1. ## help pleaseeeeeeeee

Find the area of the largest rectangle that can be inscribed in a right triangle with legs of lengths 7 cm and 8 cm if two sides of the rectangle lie along the legs.

2. Hello, doneng!

Find the area of the largest rectangle that can be inscribed in a right triangle
with legs of lengths 7 cm and 8 cm if two sides of the rectangle lie along the legs.
Code:
      |
7 *
|  *
|     *
|        * P(x,y)
o - - - - - o
|           |  *
|          y|     *
|           |        *
- - o - - - - - o - - - - - * - -
|     x                 8

The equation of the hypotenuse is: .$\displaystyle y \:=\:-\tfrac{7}{8}x + 7$ .[1]

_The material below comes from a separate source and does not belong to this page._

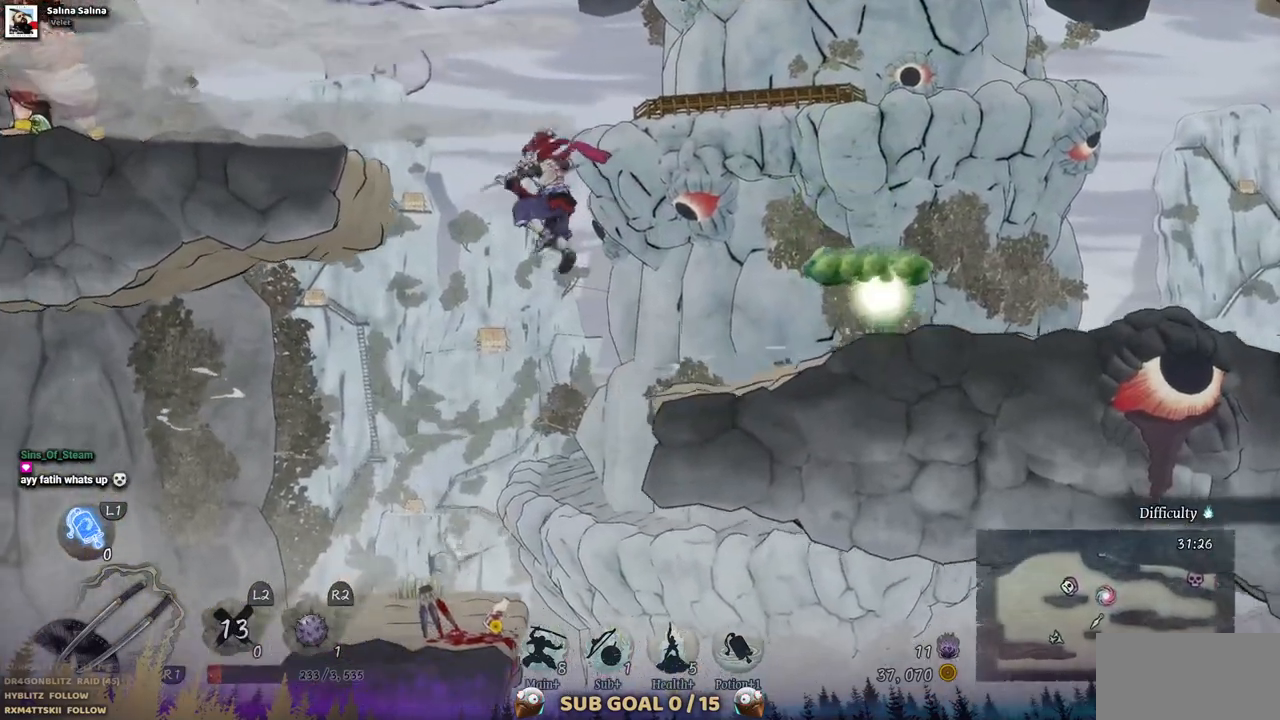
{"dt_ms": 500, "buttons": ["DPAD_LEFT"], "left_stick": "center", "right_stick": "center", "events": [[167, "CROSS", "up"]]}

The area of the rectangle is: .$\displaystyle A \:=\:xy$ .[2]

Substitute [1] into [2]: .$\displaystyle A \:=\:x\left(-\tfrac{7}{8}x+7\right) \quad\Rightarrow\quad A \;=\;-\tfrac{7}{8}x^2 + 7x$

Differentiate and equate to zero: .$\displaystyle A' \;=\;-\tfrac{7}{4}t + 7 \:=\:0 \quad\Rightarrow\quad\boxed{ x \:=\:4}$

Substitute into [1]: .$\displaystyle y \;=\;-\tfrac{7}{8}(4) + 7 \quad\Rightarrow\quad\boxed{ y \:=\:\tfrac{7}{2}}$

Therefore, the maximum area is: .$\displaystyle A \;=\;xy \;=\;(4)\left(\tfrac{7}{2}\right) \;=\;\boxed{{\color{blue}14\text{ cm}^2}}$